Le maître espion lançait des graines aux maigres volatiles, tout en racontant aux deux hommes une partie de ce qu’il avait appris.

— Il y a quelques semaines, le jeune cardinal Orsini a adressé directement au pape Paul V une supplique concernant Galilée. Il lui exposait la vision de Galilée sur les choses et déclarait qu’il n’y avait pas de contradiction entre cette vision et les Écritures, mais le pape lui a dit que Galilée devait renoncer à ses théories. Comme Orsini se montrait insistant, Paul l’a interrompu en lui disant que cette affaire était justement à l’étude.

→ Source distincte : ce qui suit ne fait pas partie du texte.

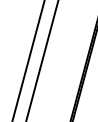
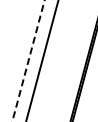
line at (28, 60): solid -> dashed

— Bellarmino, dit Buonamici.

— Oui. Paul l’a appelé et lui a ordonné de convoquer une congrégation spéciale du Saint-Office, qui devait avoir pour tâche explicite de déclarer l’opinion de Galilée erronée et hérétique. Cette congrégation s’est réunie à peine une poignée de jours plus tard – six dominicains, un jésuite et un prêtre irlandais. Ils ont rapporté au pape que l’idée que le Soleil était au centre de l’univers était « stupide et absurde ». Stultam et absurdam. Ainsi que formellement hérétique. L’idée que la Terre se mouvait était « contraire à la foi » et « en contradiction avec le sens des Saintes Écritures »…

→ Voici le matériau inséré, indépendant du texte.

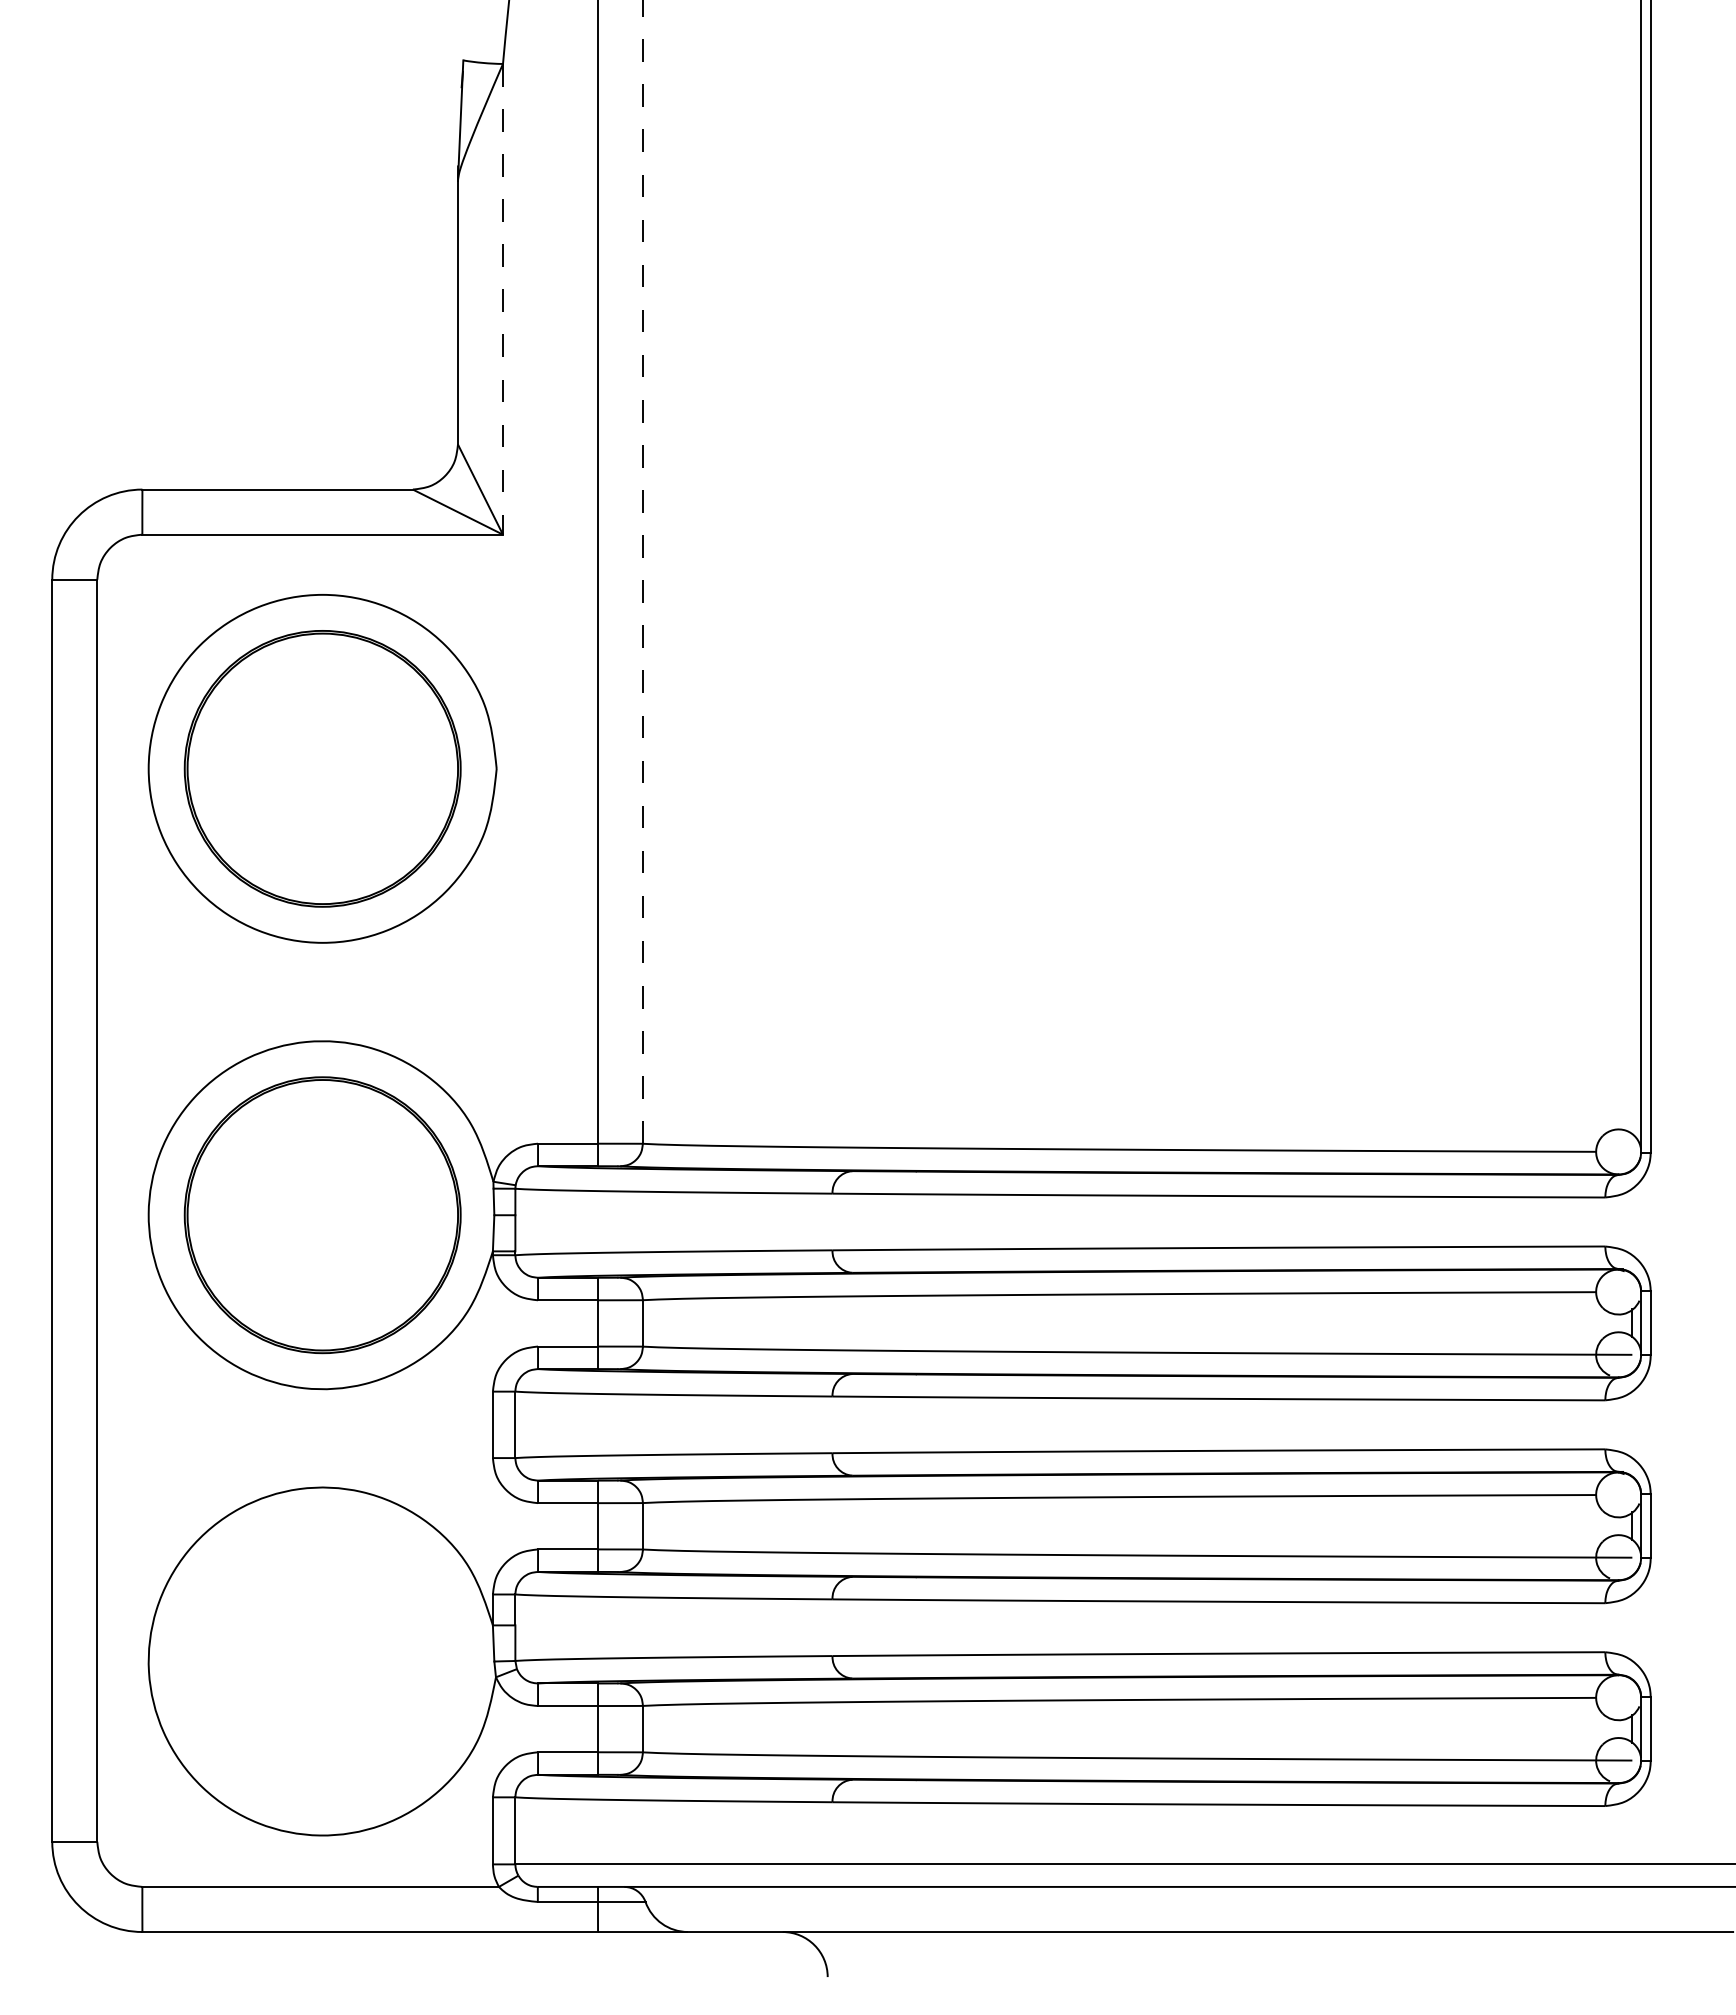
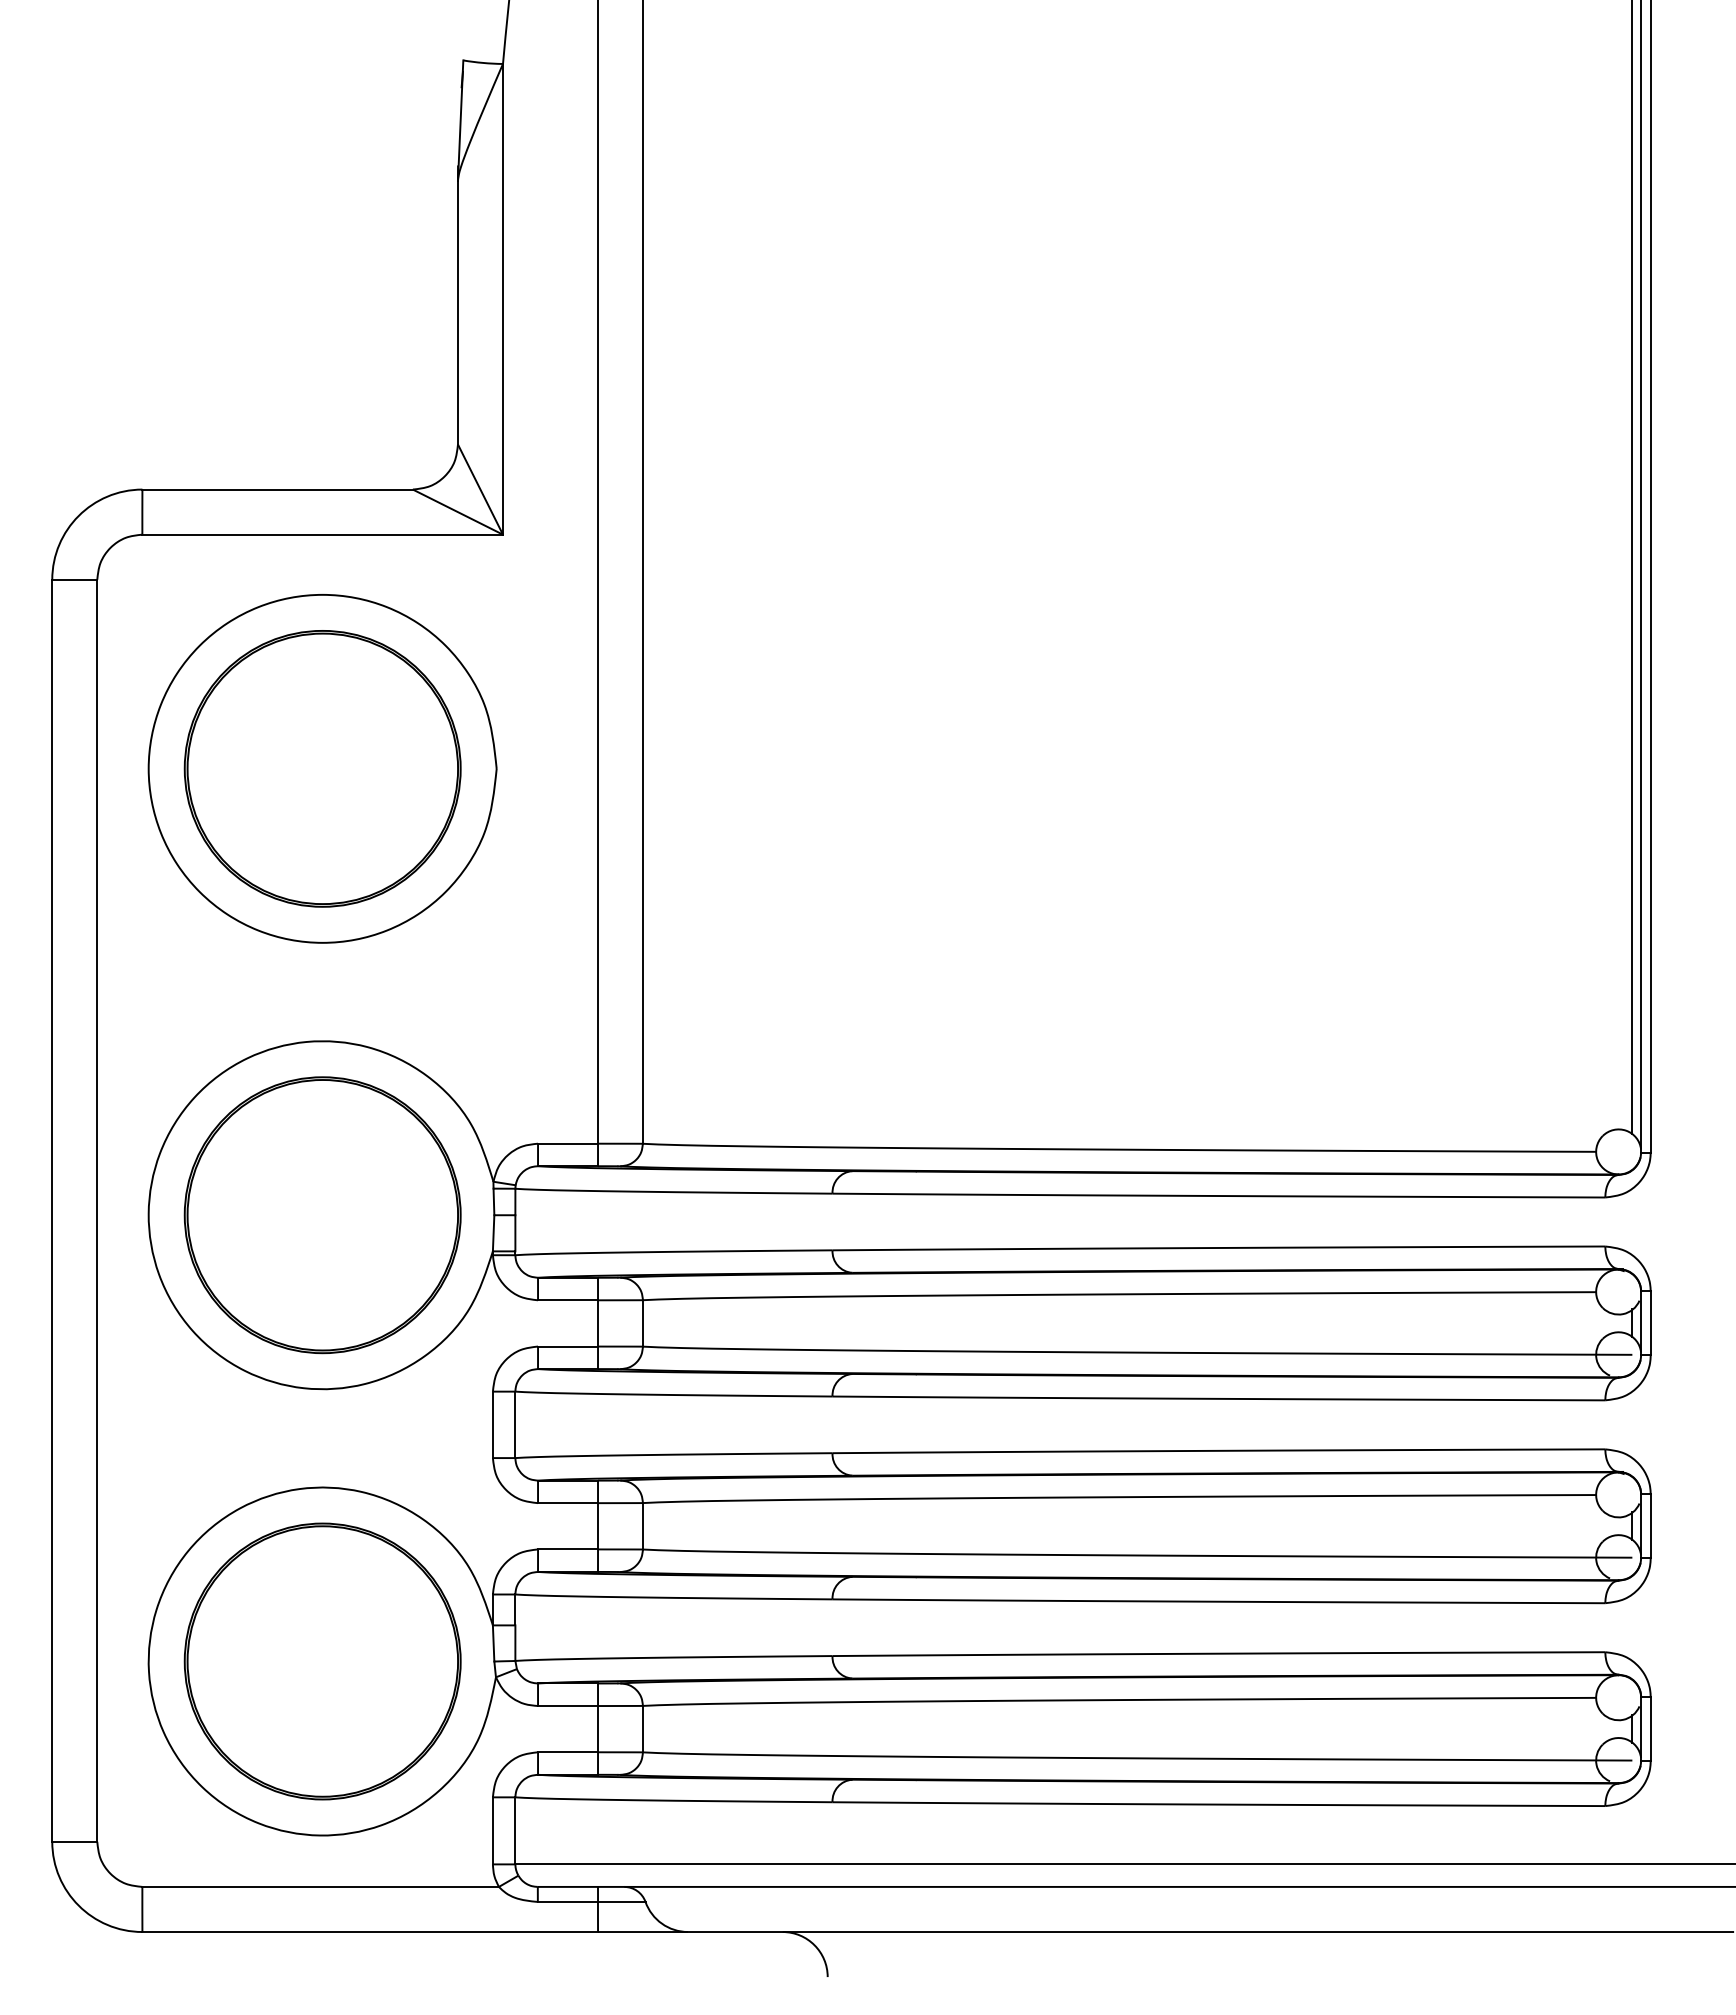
line at (503, 299): dashed -> solid
line at (1632, 568): none -> present
line at (642, 572): dashed -> solid
part at (322, 1661): none -> present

Cartaphilus se mit la tête entre les genoux, en proie à une nausée. Même Buonamici, qui était l’homme le plus calme qui se puisse imaginer, avait pâli.

— Formellement hérétique. Ça, c’est nouveau, non ? demanda-t-il.

— Oui, répondit sèchement Sarpi. Voilà donc pourquoi Galilée a été convoqué chez Bellarmino, afin que le seigneur cardinal puisse lui ordonner d’abandonner la vision copernicienne. S’il refusait, il serait envoyé à Seghizzi, qui lui ordonnerait formellement d’abjurer ses positions. Et s’il refusait d’obéir à cet ordre, il devrait être incarcéré jusqu’à ce qu’il accepte d’obéir.

— Seghizzi a donc sauté une étape…

— Tout cela, souligna Cartaphilus d’un ton sinistre, n’est arrivé que parce que Galilée est venu à Rome pour faire valoir son cas. S’il était tranquillement resté chez lui, il ne se serait rien produit.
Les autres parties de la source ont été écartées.